What is needed => Report each line of the records where "Ernest" occurs.

Source data =>
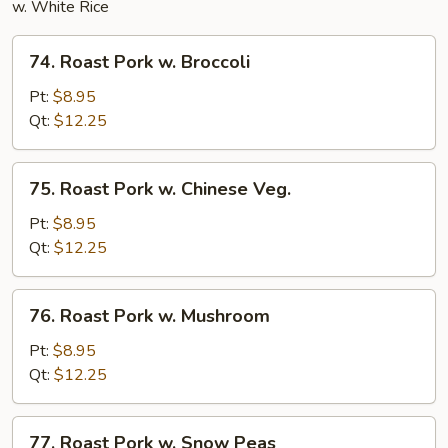
w. White Rice
74.
74. Roast Pork w. Broccoli
Roast
Pork
Pt:
$8.95
w.
Qt:
$12.25
Broccoli
75.
75. Roast Pork w. Chinese Veg.
Roast
Pork
Pt:
$8.95
w.
Qt:
$12.25
Chinese
Veg.
76.
76. Roast Pork w. Mushroom
Roast
Pork
Pt:
$8.95
w.
Qt:
$12.25
Mushroom
77.
77. Roast Pork w. Snow Peas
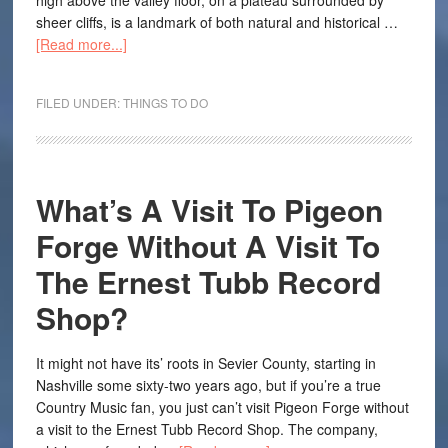
high above the valley floor, on a plateau surrounded by
sheer cliffs, is a landmark of both natural and historical …
[Read more...]
FILED UNDER:
THINGS TO DO
What’s A Visit To Pigeon
Forge Without A Visit To
The Ernest Tubb Record
Shop?
It might not have its’ roots in Sevier County, starting in
Nashville some sixty-two years ago, but if you’re a true
Country Music fan, you just can’t visit Pigeon Forge without
a visit to the Ernest Tubb Record Shop. The company,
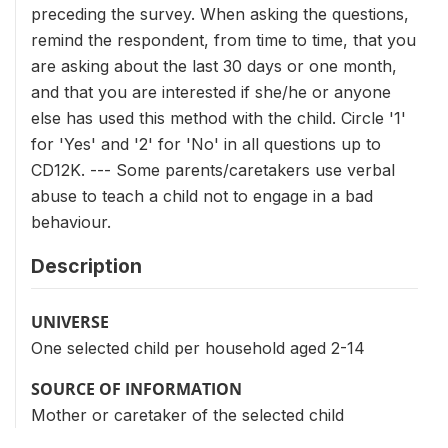
preceding the survey. When asking the questions,
remind the respondent, from time to time, that you
are asking about the last 30 days or one month,
and that you are interested if she/he or anyone
else has used this method with the child. Circle '1'
for 'Yes' and '2' for 'No' in all questions up to
CD12K. --- Some parents/caretakers use verbal
abuse to teach a child not to engage in a bad
behaviour.
Description
UNIVERSE
One selected child per household aged 2-14
SOURCE OF INFORMATION
Mother or caretaker of the selected child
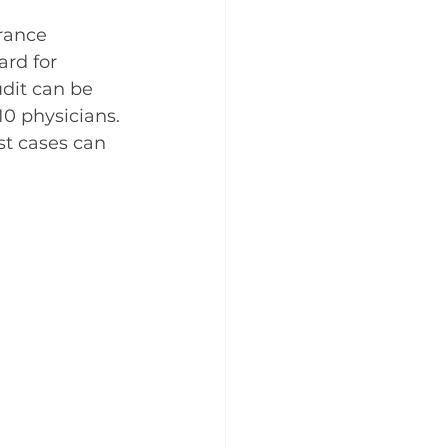
rance 
ard for 
dit can be 
10 physicians. 
st cases can 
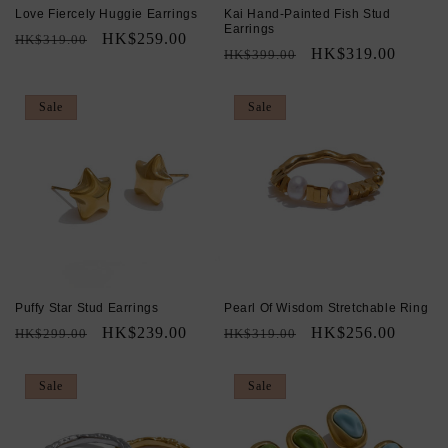
Love Fiercely Huggie Earrings
Kai Hand-Painted Fish Stud
Earrings
Regular
Sale
HK$259.00
HK$319.00
Regular
Sale
HK$319.00
HK$399.00
price
price
price
price
Sale
Sale
Puffy Star Stud Earrings
Pearl Of Wisdom Stretchable Ring
Regular
Sale
HK$239.00
Regular
Sale
HK$256.00
HK$299.00
HK$319.00
price
price
price
price
Sale
Sale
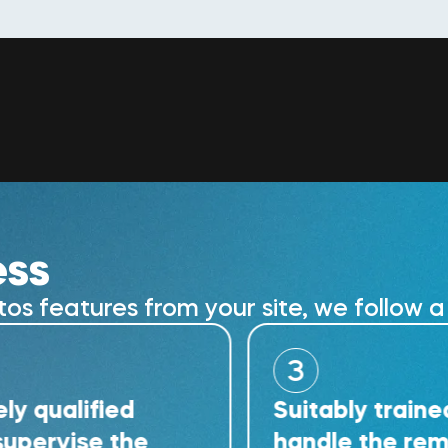
ess
 features from your site, we follow a 
3
ified
Suitably trained techn
se the
handle the removal wo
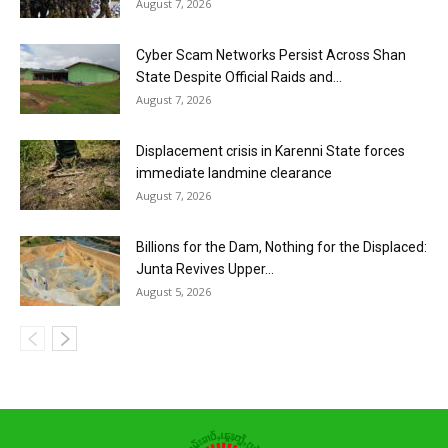
August 7, 2026
Cyber Scam Networks Persist Across Shan
State Despite Official Raids and...
August 7, 2026
Displacement crisis in Karenni State forces
immediate landmine clearance
August 7, 2026
Billions for the Dam, Nothing for the Displaced:
Junta Revives Upper...
August 5, 2026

Solution for this problem =>
The Ernest Tubb Record
a visit to the Ernest Tubb Record Shop. The company,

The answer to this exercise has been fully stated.